The biggest impact of the 5 years for working developers has probably been:
* Streaming API and lambdas allowing usual `map`/`filter`/`reduce` transformation pipelines line many other languages (lazy, unlike JS's `Array` methods, parallelism considered via "spliterators" unlike Python).
* Default methods in interfaces, _not_ making them traits, but arguably more "trait-like". It allowed them to add many useful methods onto existing types without needing bifurcate the common APIs.
* A REPL. Probably not a big deal for a professional developer, who likely uses IntelliJ's "Evaluate Expression" feature already for a similar feature, but pretty useful for education I guess.
* Better at being stuffed inside Docker containers with resource limits. Also, max permgen space no longer a problem really (it's where you had to set an upper memory limit when invoking Java programs, which was annoying). Just generally less annoying at being deployed in modern infrasructures.
* APIs like `File.lines` that mean you don't need to recite War and Peace just to do a buffered operation across lines in a file. Generally more ergonomic APIs that finally make basic operations sane.
* Type inference with `var`. Basically the same as C#'s `var` or Go's `:=`.
* More native executable-producing tooling. jlink, jpackager, etc.
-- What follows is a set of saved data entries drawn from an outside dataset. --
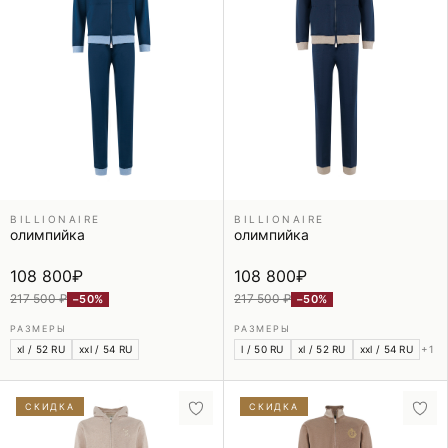
BILLIONAIRE
BILLIONAIRE
олимпийка
олимпийка
108 800
₽
108 800
₽
217 500 ₽
217 500 ₽
−50%
−50%
РАЗМЕРЫ
РАЗМЕРЫ
xl / 52 RU
xxl / 54 RU
l / 50 RU
xl / 52 RU
xxl / 54 RU
+1
СКИДКА
СКИДКА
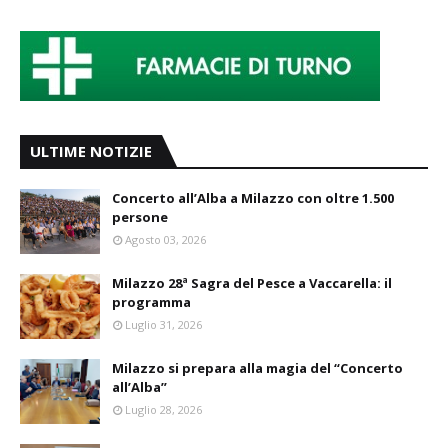
ULTIME NOTIZIE
Concerto all’Alba a Milazzo con oltre 1.500
persone
Agosto 03, 2026
Milazzo 28ª Sagra del Pesce a Vaccarella: il
programma
Luglio 31, 2026
Milazzo si prepara alla magia del “Concerto
all’Alba”
Luglio 28, 2026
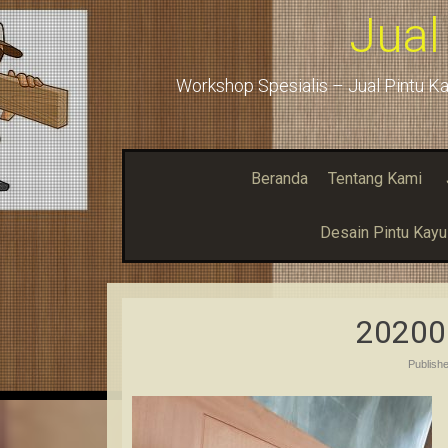
Jual
Workshop Spesialis – Jual Pintu Ka
Beranda
Tentang Kami
Desain Pintu Kay
20200
Publish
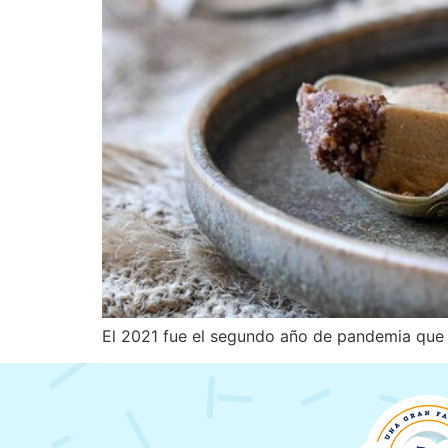
El 2021 fue el segundo año de pandemia que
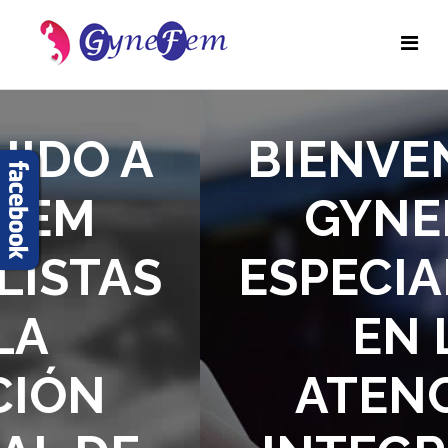
BIENVENIDO A
GYNEFEM
ESPECIALISTAS
EN LA
ATENCIÓN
The dream of ubiquitous, shared Java runtimes installed everywhere didn't really work out, and they seem to have realised that.
* Ecosystem moving away from XML. Still there, just less common. Runtime annotations are used more heavily, which I'm honestly not sure is a massive improvement. Hopefully more lambda-heavy APIs will reduce use of runtime annotations; see Spring WebFlux's functional handlers for annotation-based controllers for a comparison.
There's a lot more, but I'd argue it won't be as immediately visible for the working developer more than those points. Modules were important for the ecosystem, but most devs probably aren't worrying about that day-to-day. Gradle and Maven still dominate the building/packaging side.
But even faster is just looking through the release notes for the major versions.
There is really no good excuse. Many developers have abandoned java due to the glacial progress with both the language and the VM. It is legacy now.
The main benefit (IMO) of Vahala would be for other JVM languages (such as Kotlin) to make the implementation of value types more efficient.
(I use both CLR and JVM in my work, but is clear to me that the CLR is superior on many fronts).
Not being sarcastic.
https://github.com/Kotlin/KEEP/pull/87
If if that does not succeed, the Arrow folks are working on a meta compiler (think template Haskell but with IDE support) that should get you HKTs and union types.
https://github.com/arrow-kt/arrow-meta
Regardless, something quite close to HKTs is available today via type level defunctionalisation. Just look at the Arrow docs
I would much rather some native syntax like K<T> where K is some generic though.
Does this mean that the value of these additions are partially diminished because of spectre and meltdown vulnerability fixes?
This is nothing to do with specular execution.